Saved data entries
__________________________________________________
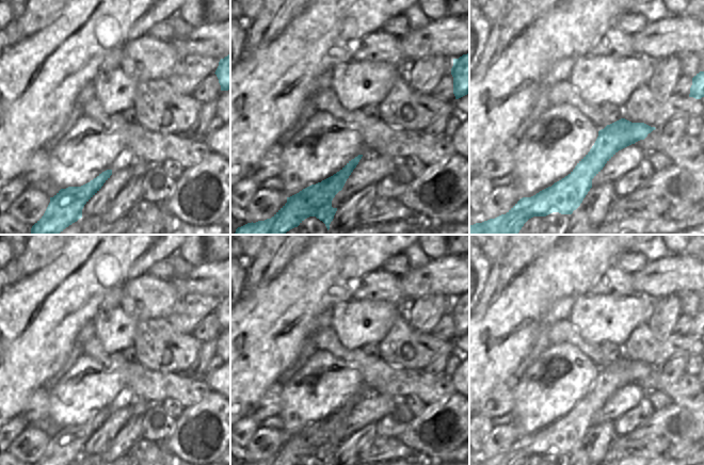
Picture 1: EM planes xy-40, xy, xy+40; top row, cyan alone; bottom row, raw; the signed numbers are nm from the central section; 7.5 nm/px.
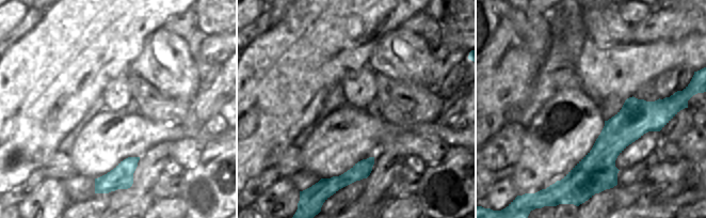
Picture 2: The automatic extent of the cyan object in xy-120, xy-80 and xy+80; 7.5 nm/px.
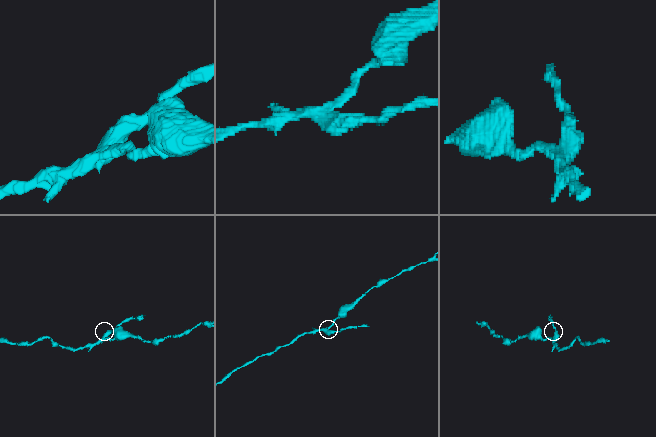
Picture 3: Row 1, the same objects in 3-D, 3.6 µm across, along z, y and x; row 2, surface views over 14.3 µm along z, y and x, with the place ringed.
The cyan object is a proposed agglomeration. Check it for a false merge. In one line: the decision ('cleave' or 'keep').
cleave

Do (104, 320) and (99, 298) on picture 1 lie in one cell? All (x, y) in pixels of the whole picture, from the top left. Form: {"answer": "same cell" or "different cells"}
{"answer": "different cells"}

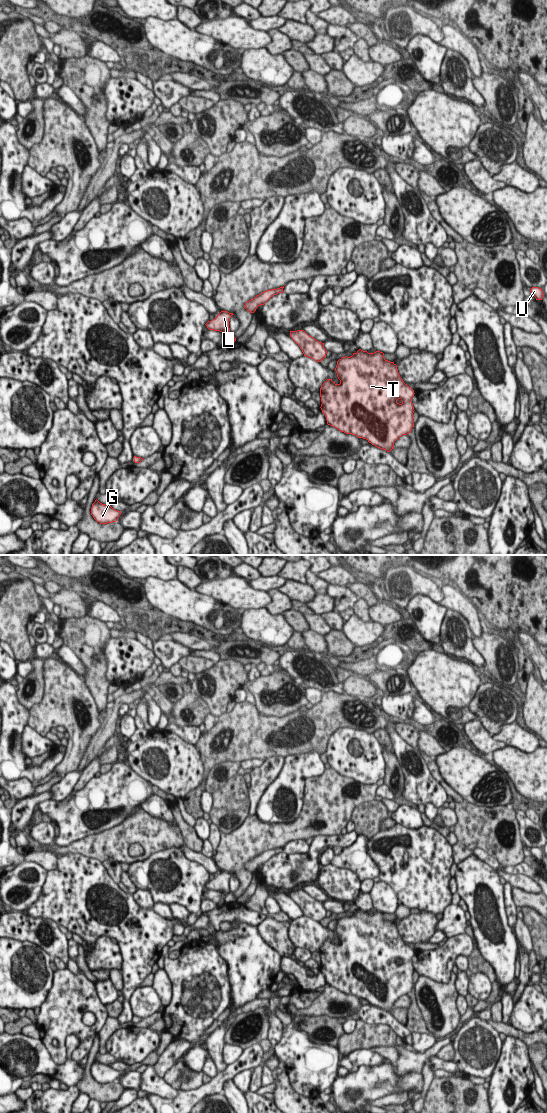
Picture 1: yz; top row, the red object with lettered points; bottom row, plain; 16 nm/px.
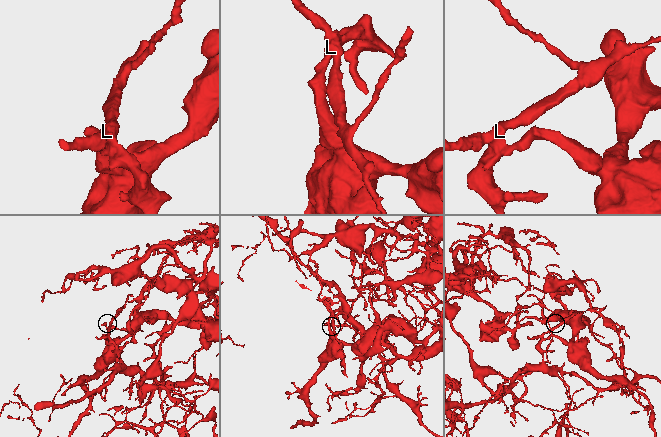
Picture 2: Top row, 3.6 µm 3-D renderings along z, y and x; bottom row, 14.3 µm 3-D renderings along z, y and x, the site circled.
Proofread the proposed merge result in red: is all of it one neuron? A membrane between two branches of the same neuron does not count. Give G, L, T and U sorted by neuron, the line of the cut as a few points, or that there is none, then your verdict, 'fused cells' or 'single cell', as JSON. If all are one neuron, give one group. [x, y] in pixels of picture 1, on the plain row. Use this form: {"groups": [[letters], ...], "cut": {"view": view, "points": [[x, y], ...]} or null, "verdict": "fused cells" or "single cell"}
{"groups": [["G", "L"], ["T", "U"]], "cut": {"view": "yz", "points": [[230, 892], [227, 894], [224, 902]]}, "verdict": "fused cells"}

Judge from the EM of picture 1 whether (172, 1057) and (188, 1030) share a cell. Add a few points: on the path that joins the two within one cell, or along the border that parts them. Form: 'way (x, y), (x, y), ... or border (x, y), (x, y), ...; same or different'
border (172, 1040), (186, 1040), (191, 1046); different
__________________________________________________
YOUR TASK
Print out the entries once more, unchanged. No pictures.

SOLUTION
Picture 1: EM planes xy-40, xy, xy+40; top row, cyan alone; bottom row, raw; the signed numbers are nm from the central section; 7.5 nm/px.
Picture 2: The automatic extent of the cyan object in xy-120, xy-80 and xy+80; 7.5 nm/px.
Picture 3: Row 1, the same objects in 3-D, 3.6 µm across, along z, y and x; row 2, surface views over 14.3 µm along z, y and x, with the place ringed.
The cyan object is a proposed agglomeration. Check it for a false merge. In one line: the decision ('cleave' or 'keep').
cleave

Do (104, 320) and (99, 298) on picture 1 lie in one cell? All (x, y) in pixels of the whole picture, from the top left. Form: {"answer": "same cell" or "different cells"}
{"answer": "different cells"}

Picture 1: yz; top row, the red object with lettered points; bottom row, plain; 16 nm/px.
Picture 2: Top row, 3.6 µm 3-D renderings along z, y and x; bottom row, 14.3 µm 3-D renderings along z, y and x, the site circled.
Proofread the proposed merge result in red: is all of it one neuron? A membrane between two branches of the same neuron does not count. Give G, L, T and U sorted by neuron, the line of the cut as a few points, or that there is none, then your verdict, 'fused cells' or 'single cell', as JSON. If all are one neuron, give one group. [x, y] in pixels of picture 1, on the plain row. Use this form: {"groups": [[letters], ...], "cut": {"view": view, "points": [[x, y], ...]} or null, "verdict": "fused cells" or "single cell"}
{"groups": [["G", "L"], ["T", "U"]], "cut": {"view": "yz", "points": [[230, 892], [227, 894], [224, 902]]}, "verdict": "fused cells"}

Judge from the EM of picture 1 whether (172, 1057) and (188, 1030) share a cell. Add a few points: on the path that joins the two within one cell, or along the border that parts them. Form: 'way (x, y), (x, y), ... or border (x, y), (x, y), ...; same or different'
border (172, 1040), (186, 1040), (191, 1046); different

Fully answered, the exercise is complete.